Окрыленная новой стадией влюбленности, я буквально вылетела из кабинета Велесова и так же быстро вернулась. Дверь осталась приоткрыта из-за моего же молниеносного ухода. Я никогда прежде не подслушивала, не имея в душе ни капли чего-то такого вульгарно-жалкого, что люди называют любопытством, но сейчас оно как-то само собой получилось. Только я собиралась дернуть дверь на себя и войти, как до моего слуха докатился строгий баритон Зореслава. Дураку было понятно, что разговор обо мне.
— Ты вроде как собирался жениться, — бросил в ответ Зореслав на тему, которую, была б моя воля, я запретила бы развивать законодательно.
Пока я гордо фантазировала, как Влад обуздает бестактность этого серба своим рыцарским благородством, пока подбирала ему в помощь самые хлесткие и хладнокровные слова, предвкушая полный разгром злодея, как удар нанесли моему не защищенному от наивности сердцу.
— Ой, да брось. Кому как не тебе знать меня? Я всегда был таким, так чего вдруг должен поменяться? Есть такие принципы, которые мы на протяжении жизни вынуждены нарушать или разрушать. И вот этот — не из них.
Мне казалось, что в кабинете каким-то образом появился незнакомый мне третий собеседник, чьи голос и манеры только отдаленно напоминали голос и манеры Влада. Я отказывалась верить в то, что у этого идеального мужчины есть и такая сторона, сторона, о которой я не только ничего не знаю, но которую даже боюсь.
— Ты вполне мог бы и поменяться, потому что давно уже не тот семнадцатилетний пацан, который становится безвольной жертвой полового созревания всякий раз при виде влюбленной в него девушки, — строго заметил Радич.
В интонации Зореслава, по-видимому, одна лишь я слышала осуждение. Лучше бы он и вовсе молчал. Радич защищал меня, а мне от этого благородства становилось только противнее. Ведь своим никому не нужным рыцарством он выволакивал наружу безнравственность того, чье имя я выгравировала на алтаре собственного сердца…
— Скучно. Это все, может быть, и правильно, но очень скучно, Зорик, — отмахнулся Влад, будто разговаривает с девственником. — Слушай, Катюха давно ко мне не ровно дышит. Если она вдруг стала такой привлекательной и все это ради меня, так почему я должен отказываться? Не считаешь, что в этой ситуации виноватых минимум двое? Она ведь тоже в курсе, что я почти женат, но все равно отвечает на мои сигналы.
— Что, если она расценивает твои ухаживания как нечто более благородное? — предположил Зореслав.
— Это как?
— Ну, например, ее чувства не дают ей думать о тебе плохо, а потому проявление внимания к ней она расценивает как самое искреннее отношение.

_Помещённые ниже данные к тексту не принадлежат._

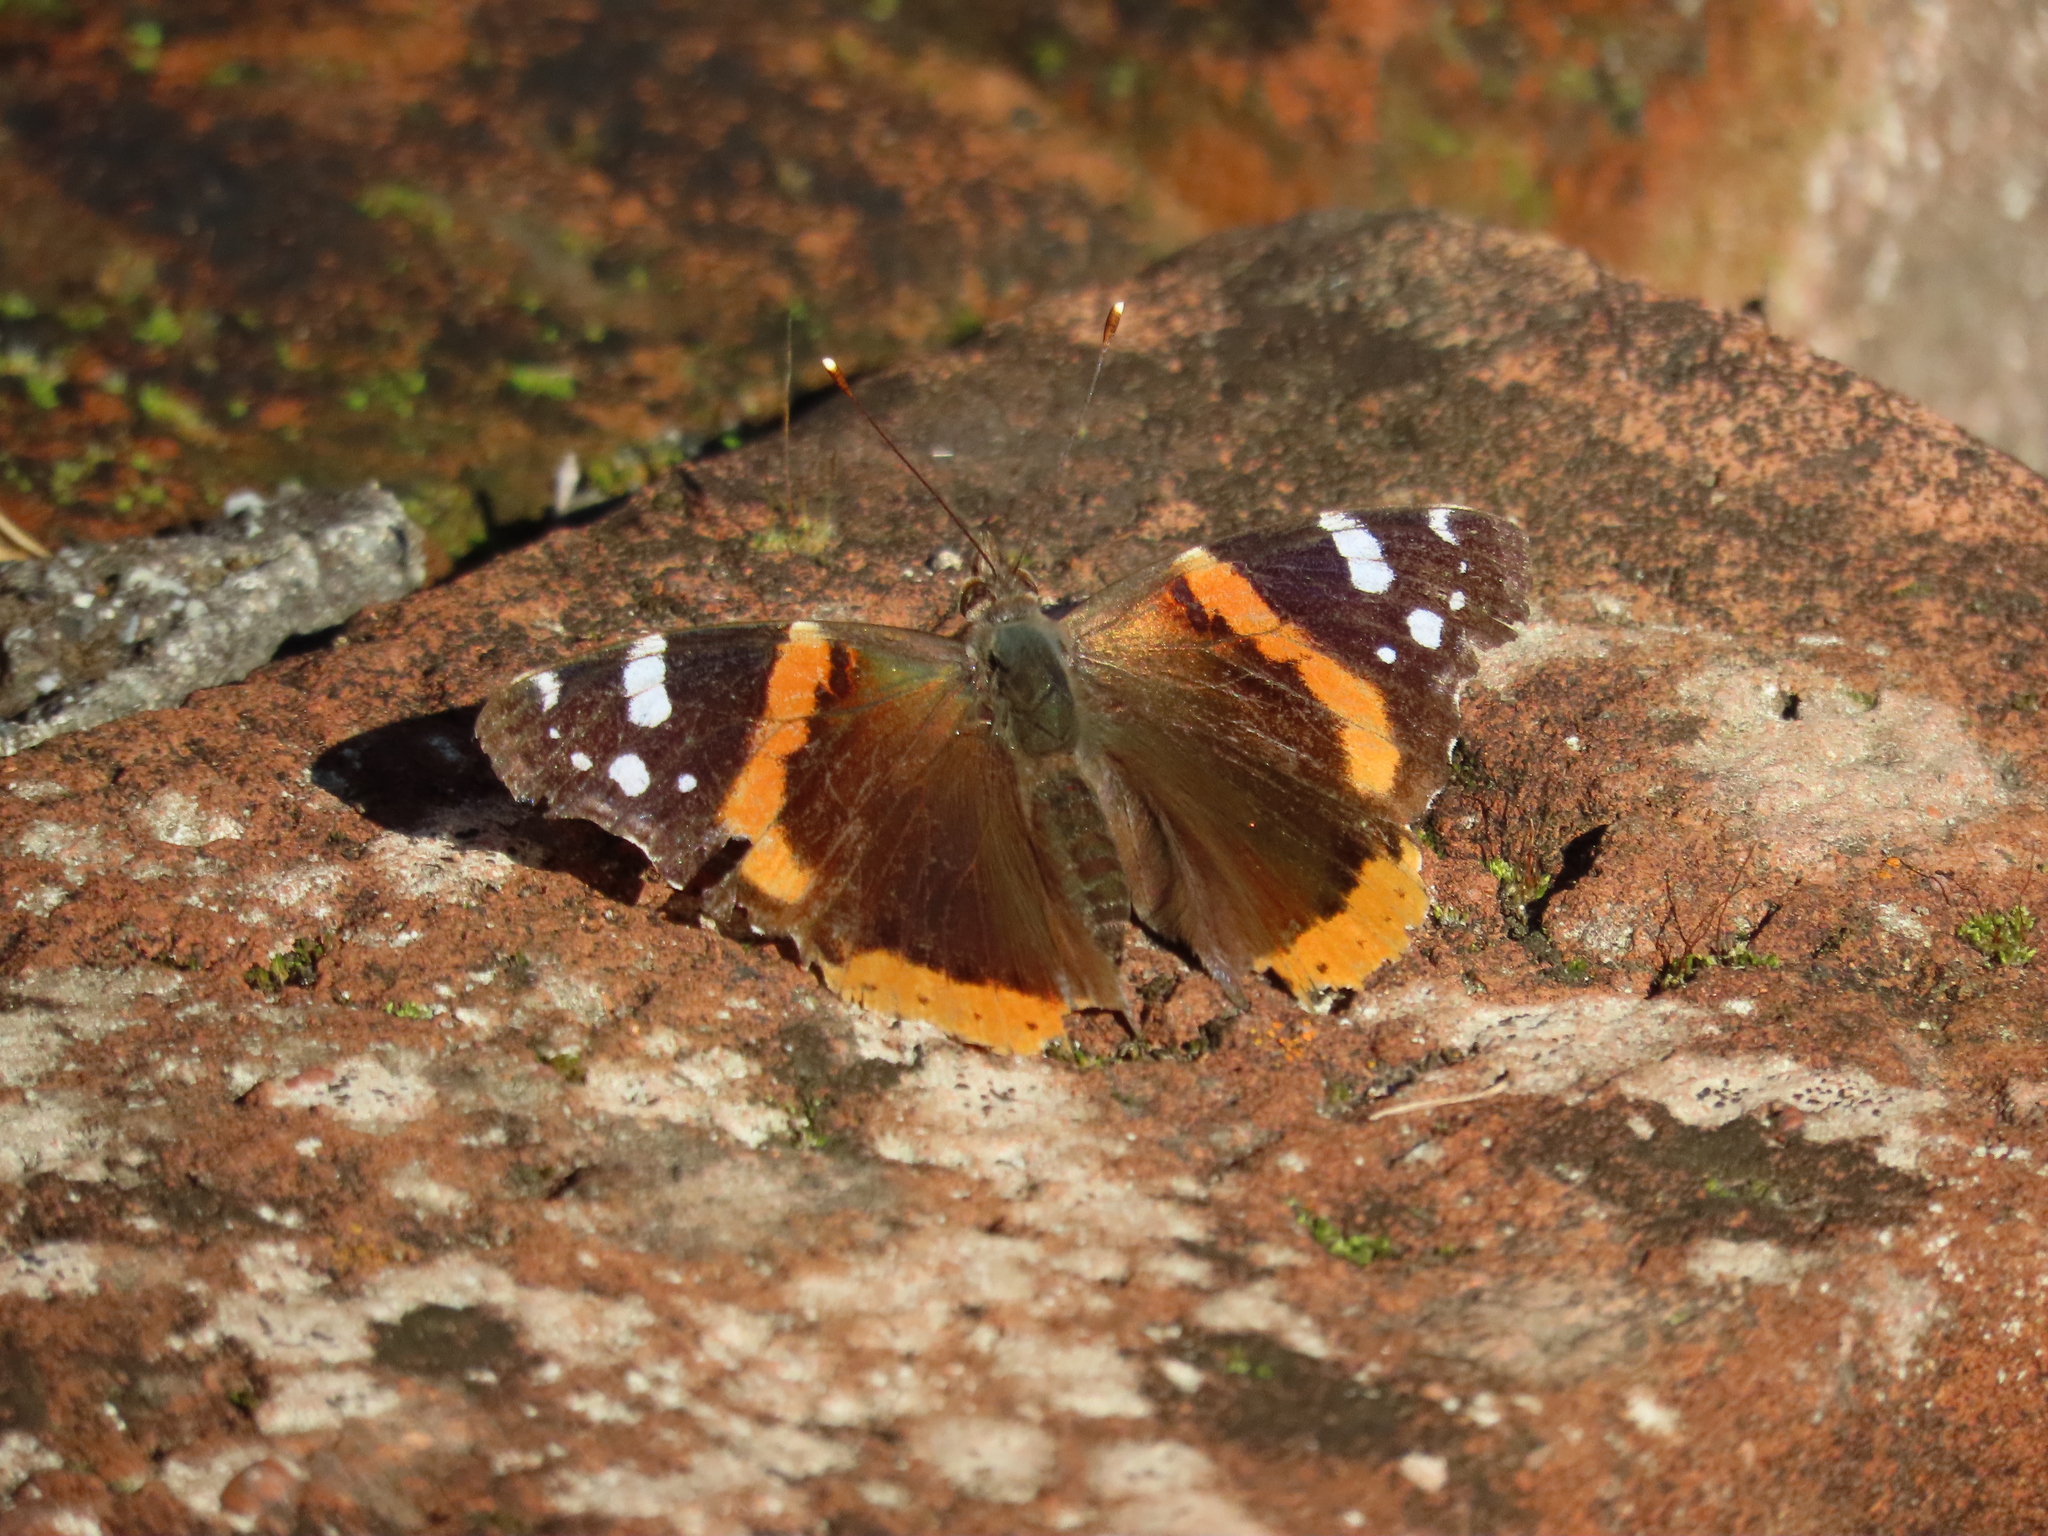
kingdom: Animalia
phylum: Arthropoda
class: Insecta
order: Lepidoptera
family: Nymphalidae
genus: Vanessa
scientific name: Vanessa atalanta
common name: Red admiral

— Хочешь сказать, что Уварова думает о том, что вопреки всему я сейчас вдруг сменил курс, только потому что нежданно-негаданно влюбился в нее до беспамятства? Ха-ха-ха, а ты юморист, Зорик! Кто угодно, но только не Катрин, может заблуждаться на мой счет. Катрин же знает меня как себя саму, а потому я рад, что именно она стала моим новым увлечением. Это облегчает вообще все.